In Michigan, Padron’s team helped her find housing for her family, including two young children and newborn twins. One volunteer tutored her for the high-school equivalency exam. Another helped her get a car.

“They’re like my family now,” said Padron, 24, who lives in Holland, Mich., the first place in the nation to put every able-bodied welfare recipient to work.

Soup kitchens and clothing drives still far outnumber mentoring programs, but this sort of one-to-one assistance is catching on. Statewide ventures are under way in Mississippi and Texas. Smaller programs are operating in Michigan, Maryland, Virginia, Indiana and a few other states.

“The landscape is changing. We’re aiming now towards solutions to poverty rather than just service,” said Jim Wallis, editor of Sojourners, a Christian political and cultural magazine.

Church interest in mentoring has grown with welfare reform. Like the new welfare paradigm, with its emphasis on work over subsistence, mentoring tries to change people, not just help them survive.

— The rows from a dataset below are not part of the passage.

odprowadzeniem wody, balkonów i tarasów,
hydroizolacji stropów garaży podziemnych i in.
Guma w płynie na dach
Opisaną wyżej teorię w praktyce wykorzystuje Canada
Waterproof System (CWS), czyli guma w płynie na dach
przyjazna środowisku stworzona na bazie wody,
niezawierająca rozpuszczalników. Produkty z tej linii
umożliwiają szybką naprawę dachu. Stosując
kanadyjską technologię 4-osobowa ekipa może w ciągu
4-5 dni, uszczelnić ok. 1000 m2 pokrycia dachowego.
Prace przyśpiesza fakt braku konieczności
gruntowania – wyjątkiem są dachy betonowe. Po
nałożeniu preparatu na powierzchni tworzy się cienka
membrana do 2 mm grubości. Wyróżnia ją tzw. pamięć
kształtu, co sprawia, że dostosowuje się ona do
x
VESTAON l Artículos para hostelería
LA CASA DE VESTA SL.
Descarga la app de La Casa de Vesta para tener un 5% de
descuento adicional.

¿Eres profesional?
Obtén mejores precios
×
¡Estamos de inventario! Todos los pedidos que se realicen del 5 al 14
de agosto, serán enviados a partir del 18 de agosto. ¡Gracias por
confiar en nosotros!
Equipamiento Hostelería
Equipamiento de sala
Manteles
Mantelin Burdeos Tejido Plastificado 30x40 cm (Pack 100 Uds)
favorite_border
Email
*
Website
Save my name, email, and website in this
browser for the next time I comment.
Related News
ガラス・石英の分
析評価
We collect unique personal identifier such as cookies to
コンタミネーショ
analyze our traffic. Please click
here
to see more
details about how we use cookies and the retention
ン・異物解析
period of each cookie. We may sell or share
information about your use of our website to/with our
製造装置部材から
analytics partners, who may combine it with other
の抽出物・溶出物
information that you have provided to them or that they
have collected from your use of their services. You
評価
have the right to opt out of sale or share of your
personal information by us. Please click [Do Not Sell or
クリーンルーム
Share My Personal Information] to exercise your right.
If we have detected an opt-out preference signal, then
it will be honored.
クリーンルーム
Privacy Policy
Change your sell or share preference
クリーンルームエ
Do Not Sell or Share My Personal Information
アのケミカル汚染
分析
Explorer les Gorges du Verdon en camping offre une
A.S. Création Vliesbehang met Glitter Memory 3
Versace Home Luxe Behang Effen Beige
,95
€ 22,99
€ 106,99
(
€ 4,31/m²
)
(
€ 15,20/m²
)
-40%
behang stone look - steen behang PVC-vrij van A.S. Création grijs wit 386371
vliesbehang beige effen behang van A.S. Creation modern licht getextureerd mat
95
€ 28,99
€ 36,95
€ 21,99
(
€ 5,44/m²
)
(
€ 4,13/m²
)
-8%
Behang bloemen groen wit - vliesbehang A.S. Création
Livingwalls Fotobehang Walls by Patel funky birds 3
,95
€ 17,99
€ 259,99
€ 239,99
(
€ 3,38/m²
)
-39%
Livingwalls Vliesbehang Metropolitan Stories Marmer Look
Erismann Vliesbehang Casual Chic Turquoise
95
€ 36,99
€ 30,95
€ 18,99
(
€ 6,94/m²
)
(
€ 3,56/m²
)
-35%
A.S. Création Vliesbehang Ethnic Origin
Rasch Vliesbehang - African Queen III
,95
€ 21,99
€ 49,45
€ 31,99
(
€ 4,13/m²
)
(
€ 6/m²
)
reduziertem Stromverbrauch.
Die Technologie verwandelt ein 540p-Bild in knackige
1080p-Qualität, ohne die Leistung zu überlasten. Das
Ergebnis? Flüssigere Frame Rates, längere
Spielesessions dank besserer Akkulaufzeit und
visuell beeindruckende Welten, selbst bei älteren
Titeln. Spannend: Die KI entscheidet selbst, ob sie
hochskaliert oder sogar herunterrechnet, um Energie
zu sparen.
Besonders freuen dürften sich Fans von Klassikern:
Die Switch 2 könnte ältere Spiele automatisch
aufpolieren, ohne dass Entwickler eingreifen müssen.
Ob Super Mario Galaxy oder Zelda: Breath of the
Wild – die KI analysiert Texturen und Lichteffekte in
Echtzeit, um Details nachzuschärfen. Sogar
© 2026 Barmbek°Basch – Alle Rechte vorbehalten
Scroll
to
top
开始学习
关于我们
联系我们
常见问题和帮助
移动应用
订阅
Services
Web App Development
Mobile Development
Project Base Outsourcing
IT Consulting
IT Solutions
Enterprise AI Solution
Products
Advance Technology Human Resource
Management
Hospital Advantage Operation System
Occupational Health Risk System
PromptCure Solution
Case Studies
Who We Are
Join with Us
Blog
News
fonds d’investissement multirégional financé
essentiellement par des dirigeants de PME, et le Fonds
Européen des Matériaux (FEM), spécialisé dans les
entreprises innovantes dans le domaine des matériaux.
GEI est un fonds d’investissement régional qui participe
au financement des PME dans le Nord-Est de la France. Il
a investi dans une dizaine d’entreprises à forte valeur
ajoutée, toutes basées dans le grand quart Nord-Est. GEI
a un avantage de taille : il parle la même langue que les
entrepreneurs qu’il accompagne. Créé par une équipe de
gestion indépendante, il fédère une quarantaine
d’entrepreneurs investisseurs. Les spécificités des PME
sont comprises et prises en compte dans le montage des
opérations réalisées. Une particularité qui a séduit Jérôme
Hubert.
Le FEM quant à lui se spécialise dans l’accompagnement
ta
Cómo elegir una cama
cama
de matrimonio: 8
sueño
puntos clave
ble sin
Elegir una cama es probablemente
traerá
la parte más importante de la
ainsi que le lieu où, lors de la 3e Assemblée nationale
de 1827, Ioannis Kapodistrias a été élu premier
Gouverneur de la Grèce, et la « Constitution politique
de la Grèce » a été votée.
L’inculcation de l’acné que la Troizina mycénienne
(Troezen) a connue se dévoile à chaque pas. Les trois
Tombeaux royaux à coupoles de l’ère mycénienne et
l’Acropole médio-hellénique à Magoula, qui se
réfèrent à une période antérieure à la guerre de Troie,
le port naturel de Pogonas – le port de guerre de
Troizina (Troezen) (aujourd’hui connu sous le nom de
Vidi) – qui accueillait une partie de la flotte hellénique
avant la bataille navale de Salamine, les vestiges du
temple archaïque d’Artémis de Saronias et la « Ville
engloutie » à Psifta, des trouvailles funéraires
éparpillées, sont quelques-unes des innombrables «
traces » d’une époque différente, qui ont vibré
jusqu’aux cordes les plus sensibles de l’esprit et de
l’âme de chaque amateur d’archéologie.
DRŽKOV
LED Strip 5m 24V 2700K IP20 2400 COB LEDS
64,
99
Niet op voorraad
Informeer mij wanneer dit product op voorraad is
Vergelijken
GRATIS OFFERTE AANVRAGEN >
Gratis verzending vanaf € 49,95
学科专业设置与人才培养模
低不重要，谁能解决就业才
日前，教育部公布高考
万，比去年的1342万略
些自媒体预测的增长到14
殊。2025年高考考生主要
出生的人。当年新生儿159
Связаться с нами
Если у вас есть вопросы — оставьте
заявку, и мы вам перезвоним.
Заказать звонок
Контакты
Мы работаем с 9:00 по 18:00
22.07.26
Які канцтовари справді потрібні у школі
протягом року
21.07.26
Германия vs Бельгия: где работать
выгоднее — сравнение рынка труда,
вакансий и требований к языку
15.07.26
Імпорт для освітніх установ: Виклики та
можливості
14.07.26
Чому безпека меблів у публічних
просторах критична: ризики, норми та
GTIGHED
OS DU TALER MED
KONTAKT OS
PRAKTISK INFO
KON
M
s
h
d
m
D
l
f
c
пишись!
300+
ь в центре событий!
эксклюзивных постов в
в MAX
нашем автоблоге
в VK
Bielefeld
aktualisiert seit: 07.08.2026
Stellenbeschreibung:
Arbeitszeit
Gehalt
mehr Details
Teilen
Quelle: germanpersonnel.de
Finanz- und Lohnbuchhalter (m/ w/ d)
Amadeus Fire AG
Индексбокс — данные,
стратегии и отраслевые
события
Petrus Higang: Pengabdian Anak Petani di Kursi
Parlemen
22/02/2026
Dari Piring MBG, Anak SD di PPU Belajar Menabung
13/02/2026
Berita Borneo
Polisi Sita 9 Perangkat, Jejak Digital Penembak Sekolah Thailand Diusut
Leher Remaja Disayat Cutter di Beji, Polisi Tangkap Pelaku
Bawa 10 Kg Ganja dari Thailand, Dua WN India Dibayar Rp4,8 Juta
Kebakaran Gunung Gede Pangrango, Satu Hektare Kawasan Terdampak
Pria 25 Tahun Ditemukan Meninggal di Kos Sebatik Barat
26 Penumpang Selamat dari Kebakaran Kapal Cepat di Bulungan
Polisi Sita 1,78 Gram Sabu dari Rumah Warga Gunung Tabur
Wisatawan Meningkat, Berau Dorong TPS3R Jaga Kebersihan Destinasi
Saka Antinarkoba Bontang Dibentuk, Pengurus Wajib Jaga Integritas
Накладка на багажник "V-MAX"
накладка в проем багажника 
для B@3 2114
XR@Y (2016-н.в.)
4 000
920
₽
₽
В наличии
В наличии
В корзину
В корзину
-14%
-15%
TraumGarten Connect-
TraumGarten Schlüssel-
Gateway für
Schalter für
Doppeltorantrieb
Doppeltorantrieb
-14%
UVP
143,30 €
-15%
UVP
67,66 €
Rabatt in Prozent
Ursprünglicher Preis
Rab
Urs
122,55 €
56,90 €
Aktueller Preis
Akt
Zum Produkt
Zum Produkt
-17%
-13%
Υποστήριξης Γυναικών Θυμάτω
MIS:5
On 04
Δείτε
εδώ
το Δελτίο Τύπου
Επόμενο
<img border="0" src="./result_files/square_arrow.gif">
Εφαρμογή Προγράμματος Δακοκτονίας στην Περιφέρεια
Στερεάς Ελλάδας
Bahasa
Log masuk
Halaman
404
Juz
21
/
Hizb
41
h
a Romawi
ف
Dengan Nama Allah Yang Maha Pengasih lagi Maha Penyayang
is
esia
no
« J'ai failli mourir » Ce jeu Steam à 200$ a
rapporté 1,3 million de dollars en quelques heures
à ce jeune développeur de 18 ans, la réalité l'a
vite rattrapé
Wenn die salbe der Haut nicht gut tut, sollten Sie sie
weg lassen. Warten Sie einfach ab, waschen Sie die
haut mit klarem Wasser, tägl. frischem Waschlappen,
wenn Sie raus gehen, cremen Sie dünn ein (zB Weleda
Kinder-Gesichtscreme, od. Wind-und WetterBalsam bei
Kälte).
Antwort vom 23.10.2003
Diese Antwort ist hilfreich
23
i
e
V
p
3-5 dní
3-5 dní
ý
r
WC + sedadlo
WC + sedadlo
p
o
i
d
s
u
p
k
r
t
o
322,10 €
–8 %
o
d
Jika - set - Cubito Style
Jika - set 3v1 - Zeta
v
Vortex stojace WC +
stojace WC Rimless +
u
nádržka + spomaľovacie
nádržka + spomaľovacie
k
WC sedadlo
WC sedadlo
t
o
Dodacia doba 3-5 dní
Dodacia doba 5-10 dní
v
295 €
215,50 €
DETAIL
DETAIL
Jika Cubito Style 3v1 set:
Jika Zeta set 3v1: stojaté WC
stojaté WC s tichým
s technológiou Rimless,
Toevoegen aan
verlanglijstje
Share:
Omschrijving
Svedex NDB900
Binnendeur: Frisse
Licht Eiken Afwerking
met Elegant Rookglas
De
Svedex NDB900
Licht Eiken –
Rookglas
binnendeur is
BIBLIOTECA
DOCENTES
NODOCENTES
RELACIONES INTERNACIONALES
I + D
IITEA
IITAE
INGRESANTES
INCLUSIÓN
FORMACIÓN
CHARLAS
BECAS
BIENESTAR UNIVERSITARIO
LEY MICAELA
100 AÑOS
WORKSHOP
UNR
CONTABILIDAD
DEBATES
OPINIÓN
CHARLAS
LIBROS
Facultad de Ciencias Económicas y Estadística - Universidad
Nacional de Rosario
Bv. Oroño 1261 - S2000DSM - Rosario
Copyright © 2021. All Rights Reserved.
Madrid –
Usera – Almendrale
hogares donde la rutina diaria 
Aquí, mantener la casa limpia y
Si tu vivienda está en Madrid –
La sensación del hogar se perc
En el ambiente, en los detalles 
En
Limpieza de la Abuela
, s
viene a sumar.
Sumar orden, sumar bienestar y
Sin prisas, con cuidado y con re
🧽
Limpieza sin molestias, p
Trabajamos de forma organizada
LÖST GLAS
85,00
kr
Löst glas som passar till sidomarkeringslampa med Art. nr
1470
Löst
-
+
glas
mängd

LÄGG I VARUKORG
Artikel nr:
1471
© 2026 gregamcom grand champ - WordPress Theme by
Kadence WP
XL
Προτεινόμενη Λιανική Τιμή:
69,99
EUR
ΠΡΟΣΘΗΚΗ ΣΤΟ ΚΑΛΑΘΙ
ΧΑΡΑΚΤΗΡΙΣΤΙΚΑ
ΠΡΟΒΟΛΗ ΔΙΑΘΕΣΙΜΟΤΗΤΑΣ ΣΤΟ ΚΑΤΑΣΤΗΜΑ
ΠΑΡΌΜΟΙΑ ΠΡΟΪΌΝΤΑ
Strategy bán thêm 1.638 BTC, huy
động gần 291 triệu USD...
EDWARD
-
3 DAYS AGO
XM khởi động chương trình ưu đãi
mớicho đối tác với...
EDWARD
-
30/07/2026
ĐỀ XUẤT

“Churches were not really transforming the lives of the families with this traditional money-for-rent, money-for-utilities, soup-kitchen stuff,” said Amy Sherman, who studies mentoring and runs a small program at Trinity Presbyterian Church in Charlottesville, Va.

Conservative churches, which lobbied for welfare reform, feel obliged to do more now that the rules have changed, said Richard Cizik of the National Association of Evangelicals.

“We’ve been quick to criticize but we haven’t been so quick to put our hand into the plow to help people,” he said.

And churches that opposed the 1996 welfare reform law, which ended the six-decade national guarantee of aid for the poor, feel compelled to help patch the safety net.

“All around the country you’ve got people trying to scramble quickly to put into place some kind of alternative,” said Wallis, who is leading an effort to unite liberal and conservative churches on this issue.

In most cases, mentoring programs are run or financially supported by government. And that reflects another change in welfare policy, as barriers between government and religion break down.

With increased pressure to move people off of welfare and into jobs, government officials are more open to help from wherever it may come. And the 1996 law made it easier for religious groups to qualify for state funding, eliminating the requirement that they remove religious elements of a program.

Some fear the change erodes the wall between church and state.

“A needy person shouldn’t have to walk up to a church with hat in hand looking for help,” said Robert Boston of Americans United for Separation of Church and State.

But volunteers - and participants - say mentoring programs have nothing to do with coercion.

“It’s surrounding families with unconditional love,” Wallis said. “From Torah to Gospel to Koran, the issue is how you treat the other, how you treat the stranger, how you treat those who are on the edges and fallen through the cracks. The answer to poverty is including people into our lives.”